A BMI of 25-to-30 indicates being overweight, while above 30 means one is obese. The range of normal weight is 18.5-to-24.9.

The follow up period was, on average, 38 years. During that time, 2,897 subjects died.

The lowest death rate, as expected, was among non-smokers of normal weight. But researchers were surprised to find that being obese carried a greater risk of premature death than being a heavy smoker.

Even more startling, however, were the dangers of being overweight.

"What we show is that for the overweight, there is a significantly increased risk of premature death, similar to smoking one-to-ten cigarettes a day," said Neovius in a phone interview.
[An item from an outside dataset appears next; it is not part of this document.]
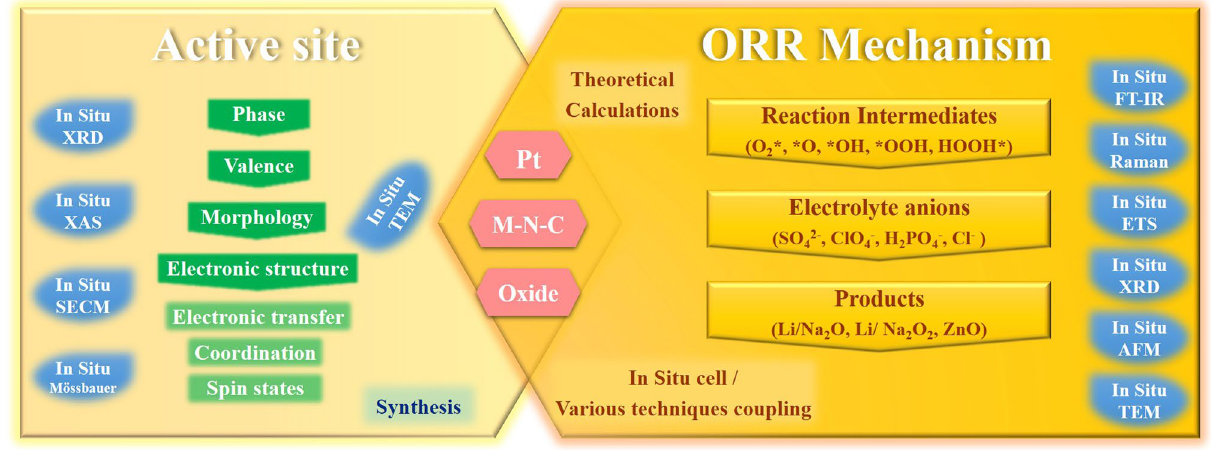
Fig. 1 Schematic diagram of the main overview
Two key studies in the United States, one at the Center for Disease Control and the famous Nurses' Health Study at Harvard, had arrived at opposite conclusions on this question.

"Our results confirm the Harvard findings," said Neovius, whose research was published in the British Medical Journal.

The two studies are highly complementary, he added. "We find exactly the same in men and they did in women," erasing any doubts as to possible differences across the sexes.

The Swedish study did find, however, that being severely underweight, a BMI of under 17, carried about the same risk of early death as being overweight or a light smoker.

Policy makers should take note of these results, and increase awareness of the risks related to being too fat, or too thin, Neovius said.

"Anti-smoking campaigns have been very successful. But we don't have any good preventative programmes for overweight and obesity," he said of Sweden, adding that the situation elsewhere is comparable.